Use a global variable (or object preferably):

var clickOffConfirmed = false;

<input type="submit" class="click-off" onclick="clickOffConfirmed = confirm('Are you sure?');" value="Delete" />


$('.click-off').click(function () {
    // escape here if the confirm is false;
    if (!clickOffConfirmed) return false;
    var btn = this;
    setTimeout(function () { $(btn).attr('disabled', 'disabled'); }, 1);
    return true;
});

OTHER TIPS

Try capturing the confirm box then disabling the button.

$('.click-off').click(function () {
  var r=confirm("Press a button");
  if (r==true)
  {
    $(this).attr('disabled', 'disabled');
  }
  else
  {

  }
});

also remove the onclick

You should avoid hooking actions both with jquery and onclick, primarily because soon you will be totally lost in your code.

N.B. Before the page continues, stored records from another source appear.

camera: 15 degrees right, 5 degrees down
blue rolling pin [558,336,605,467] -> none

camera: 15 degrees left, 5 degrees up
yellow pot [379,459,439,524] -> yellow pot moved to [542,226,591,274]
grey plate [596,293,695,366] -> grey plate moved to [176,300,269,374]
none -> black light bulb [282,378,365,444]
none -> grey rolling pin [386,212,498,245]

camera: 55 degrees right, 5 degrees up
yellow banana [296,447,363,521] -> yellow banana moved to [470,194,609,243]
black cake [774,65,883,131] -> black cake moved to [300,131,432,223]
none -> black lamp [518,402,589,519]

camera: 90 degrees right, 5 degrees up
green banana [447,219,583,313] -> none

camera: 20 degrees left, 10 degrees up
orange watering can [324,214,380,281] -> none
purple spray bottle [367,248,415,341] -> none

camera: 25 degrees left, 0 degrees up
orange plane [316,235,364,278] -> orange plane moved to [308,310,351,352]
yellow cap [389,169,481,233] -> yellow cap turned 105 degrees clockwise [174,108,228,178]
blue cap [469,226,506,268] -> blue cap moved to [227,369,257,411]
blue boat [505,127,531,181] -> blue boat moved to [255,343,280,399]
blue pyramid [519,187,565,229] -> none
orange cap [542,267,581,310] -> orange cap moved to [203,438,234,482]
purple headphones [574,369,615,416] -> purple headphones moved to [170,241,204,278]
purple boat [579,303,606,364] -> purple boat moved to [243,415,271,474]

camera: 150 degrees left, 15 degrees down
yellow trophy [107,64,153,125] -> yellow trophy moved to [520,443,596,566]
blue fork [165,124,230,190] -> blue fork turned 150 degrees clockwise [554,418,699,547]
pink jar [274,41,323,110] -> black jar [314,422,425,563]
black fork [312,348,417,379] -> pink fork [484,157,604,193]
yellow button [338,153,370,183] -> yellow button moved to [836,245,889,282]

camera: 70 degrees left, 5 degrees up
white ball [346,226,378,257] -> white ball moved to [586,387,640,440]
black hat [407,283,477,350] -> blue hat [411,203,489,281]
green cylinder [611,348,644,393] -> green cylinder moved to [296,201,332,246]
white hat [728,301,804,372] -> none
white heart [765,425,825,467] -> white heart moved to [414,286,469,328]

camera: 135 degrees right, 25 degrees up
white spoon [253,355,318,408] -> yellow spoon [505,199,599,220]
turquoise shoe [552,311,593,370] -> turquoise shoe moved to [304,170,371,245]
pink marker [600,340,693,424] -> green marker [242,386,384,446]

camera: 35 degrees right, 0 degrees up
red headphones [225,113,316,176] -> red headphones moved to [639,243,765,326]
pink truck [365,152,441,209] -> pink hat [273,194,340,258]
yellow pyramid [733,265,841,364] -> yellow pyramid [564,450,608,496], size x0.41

So for example you can do this:

$('.click-off').click(function () {

   var r=confirm("Are you sure?")
   if (r==true)
   {
       var btn = this;
       setTimeout(function () { $(btn).attr('disabled', 'disabled'); }, 1);
       return true;
   }
   else
   {
       //nothing to do here
   }

});

And remove the onclick event. So you will have everything in one place.

In your example you hook twice to the click event, and they both get fired despite the results of each other.